======== DATASET ROWS

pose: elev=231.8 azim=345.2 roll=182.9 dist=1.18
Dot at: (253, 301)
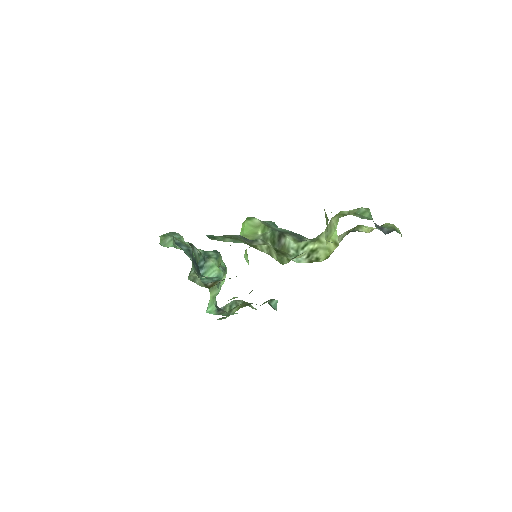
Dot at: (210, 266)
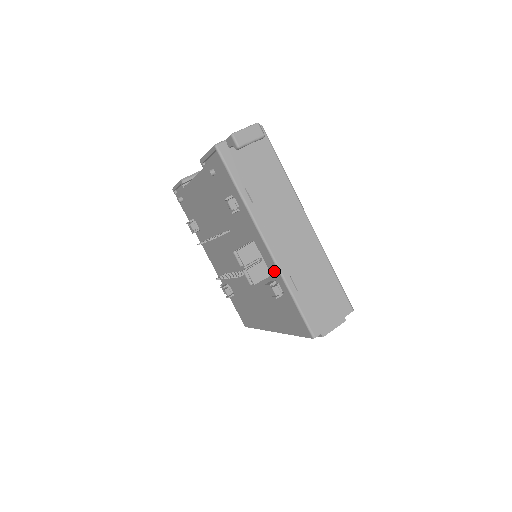
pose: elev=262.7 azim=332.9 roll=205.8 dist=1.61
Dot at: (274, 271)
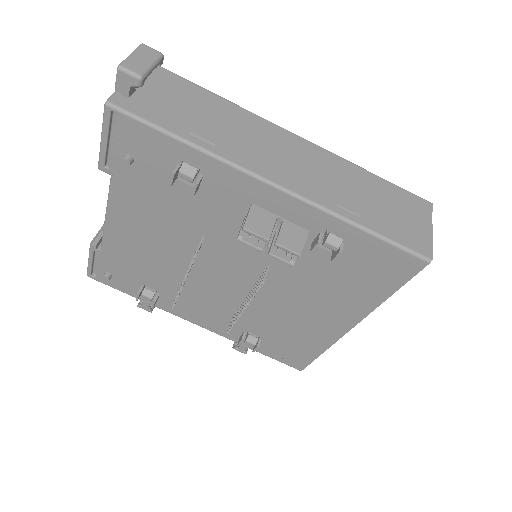
Dot at: (310, 218)
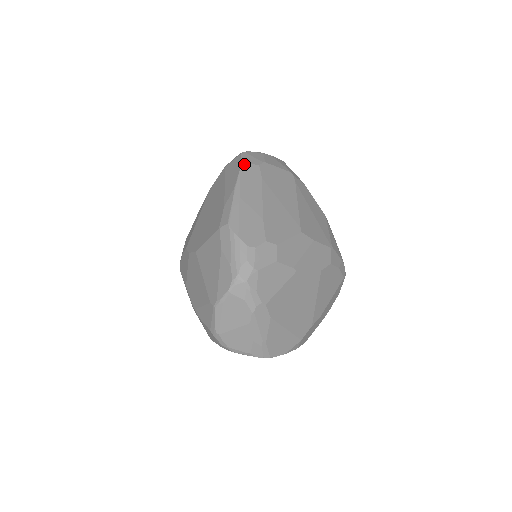
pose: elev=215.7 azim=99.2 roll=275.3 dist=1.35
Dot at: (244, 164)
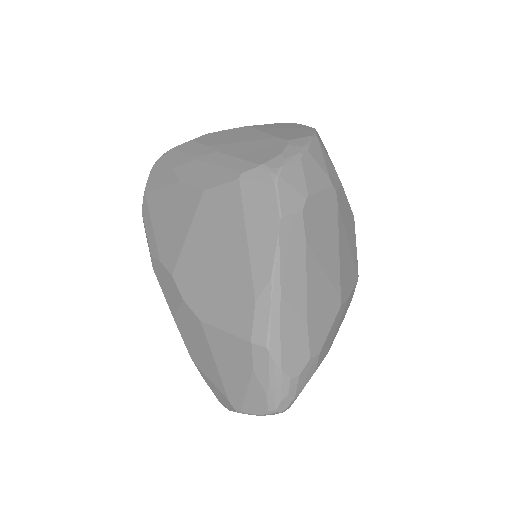
Dot at: (283, 219)
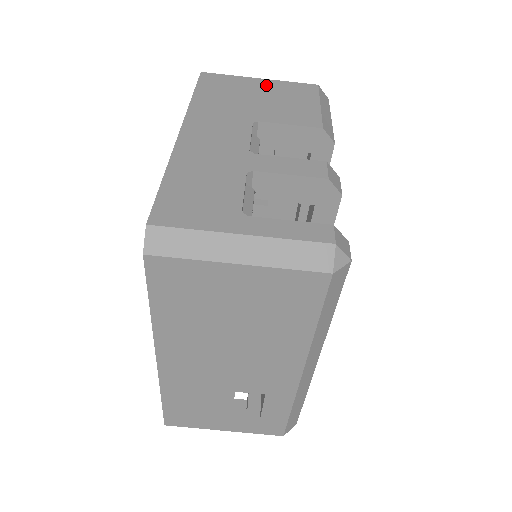
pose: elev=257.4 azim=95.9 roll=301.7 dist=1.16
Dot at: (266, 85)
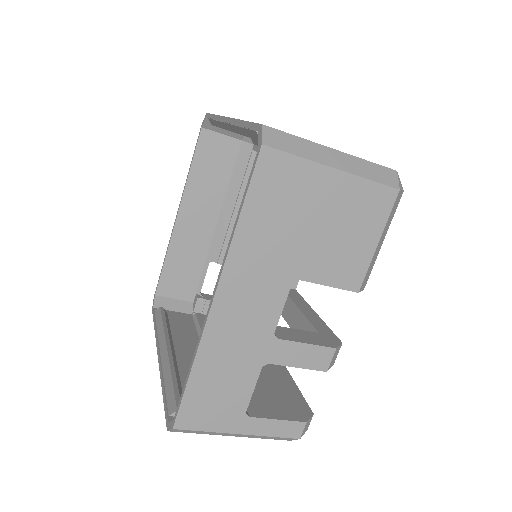
Dot at: (336, 190)
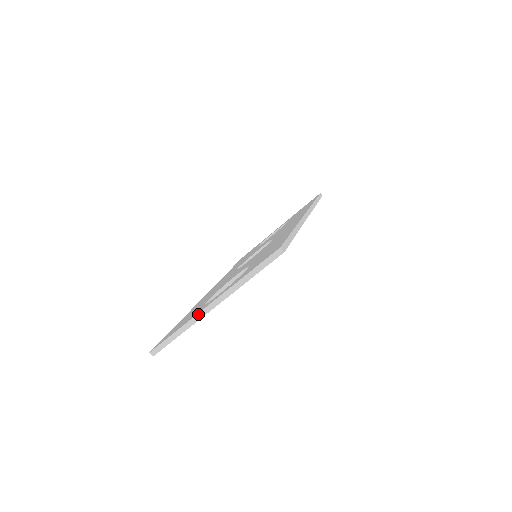
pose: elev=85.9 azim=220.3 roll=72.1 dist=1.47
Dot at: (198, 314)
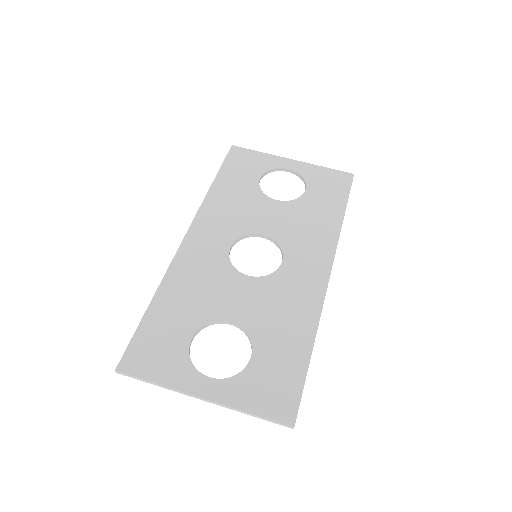
Dot at: (185, 393)
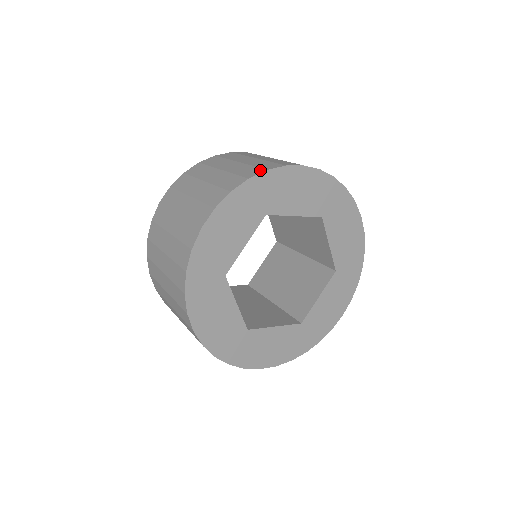
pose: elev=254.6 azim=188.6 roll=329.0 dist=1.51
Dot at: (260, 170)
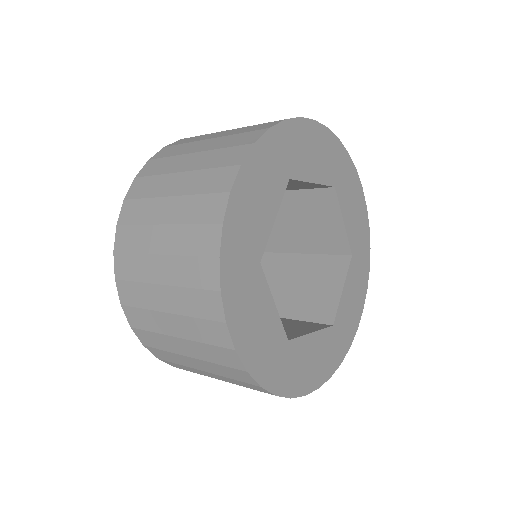
Dot at: (275, 122)
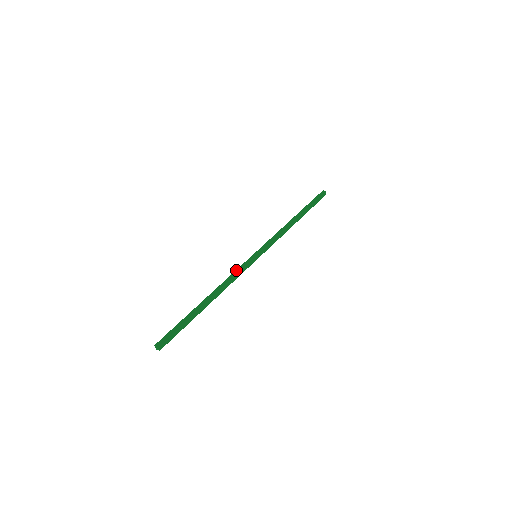
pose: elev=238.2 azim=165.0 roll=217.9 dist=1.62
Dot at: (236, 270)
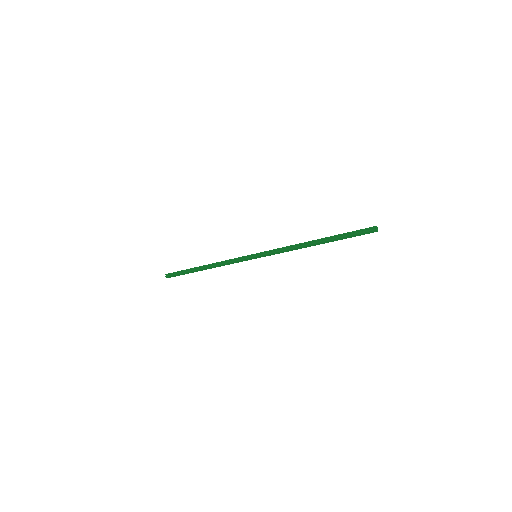
Dot at: (233, 259)
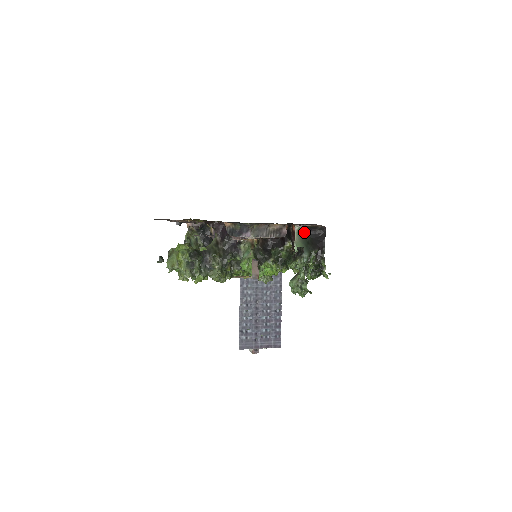
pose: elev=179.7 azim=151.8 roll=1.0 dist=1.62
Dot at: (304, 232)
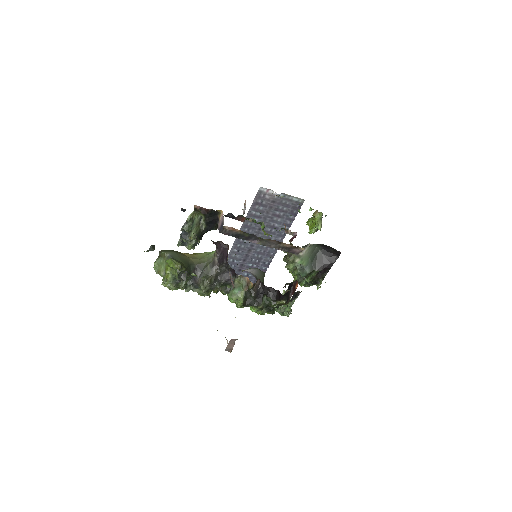
Dot at: (318, 245)
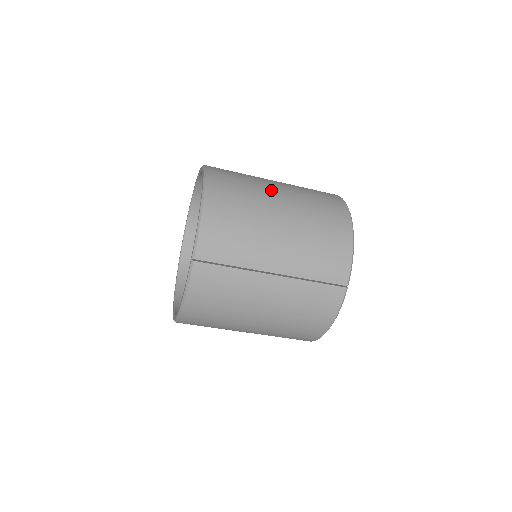
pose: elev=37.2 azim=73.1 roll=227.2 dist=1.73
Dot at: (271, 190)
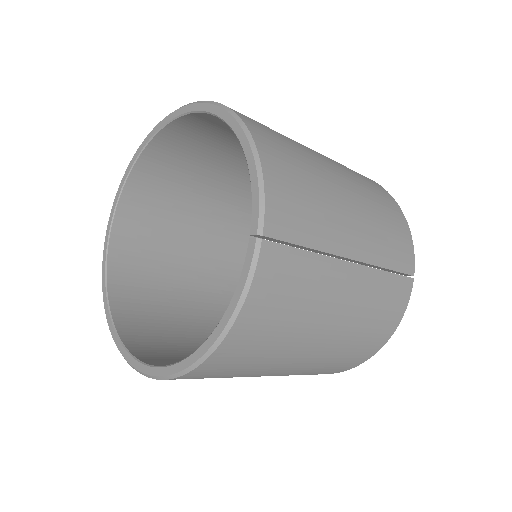
Dot at: occluded
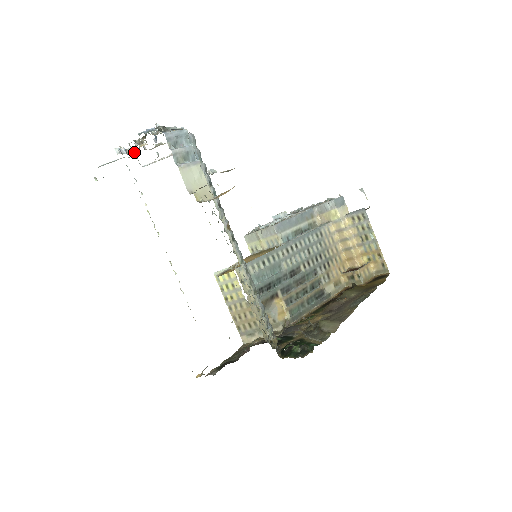
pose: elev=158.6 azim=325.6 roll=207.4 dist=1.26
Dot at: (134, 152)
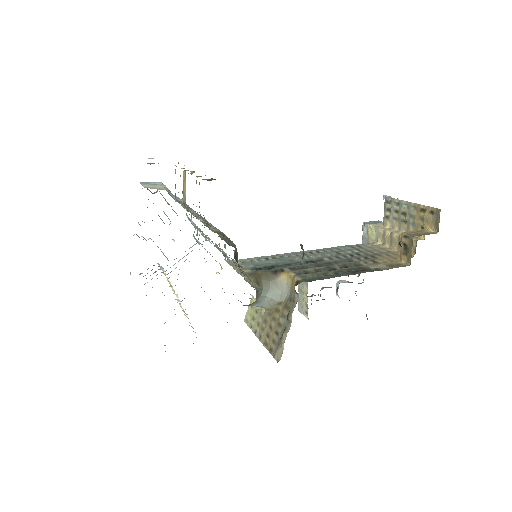
Dot at: occluded
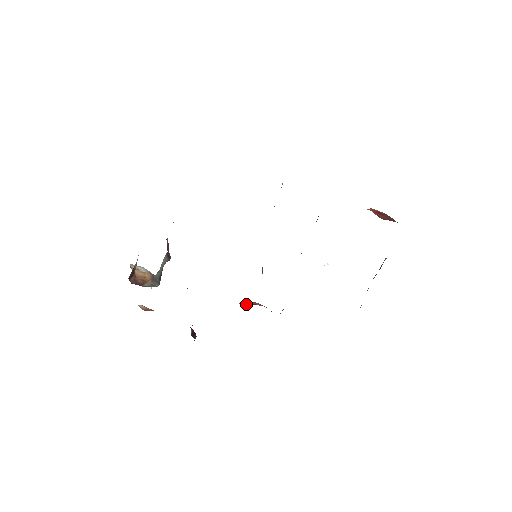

================

SHORT EXERCISE: Format every line of the data above as a JSON list of strings, one string per line, with blank lines and pictures left out.

EXPECTED ANSWER:
[
  "pose: elev=231.8 azim=345.2 roll=182.9 dist=1.18",
  "Dot at: (253, 301)",
  "Dot at: (210, 266)",
  "pose: elev=262.7 azim=332.9 roll=205.8 dist=1.61",
  "Dot at: (274, 271)",
  "Dot at: (310, 218)",
  "pose: elev=215.7 azim=99.2 roll=275.3 dist=1.35",
  "Dot at: (244, 164)",
  "Dot at: (283, 219)",
  "pose: elev=257.4 azim=95.9 roll=301.7 dist=1.16",
  "Dot at: (266, 85)",
  "Dot at: (336, 190)",
  "pose: elev=85.9 azim=220.3 roll=72.1 dist=1.47",
  "Dot at: (198, 314)",
  "Dot at: (185, 393)",
  "pose: elev=254.6 azim=188.6 roll=329.0 dist=1.51",
  "Dot at: (260, 170)",
  "Dot at: (275, 122)",
  "pose: elev=238.2 azim=165.0 roll=217.9 dist=1.62",
  "Dot at: (236, 270)",
  "Dot at: (233, 259)",
  "pose: elev=179.7 azim=151.8 roll=1.0 dist=1.62",
  "Dot at: (304, 232)",
  "Dot at: (318, 245)",
  "pose: elev=37.2 azim=73.1 roll=227.2 dist=1.73",
  "Dot at: (271, 190)",
  "Dot at: occluded",
  "pose: elev=158.6 azim=325.6 roll=207.4 dist=1.26",
  "Dot at: (134, 152)",
  "Dot at: occluded"
]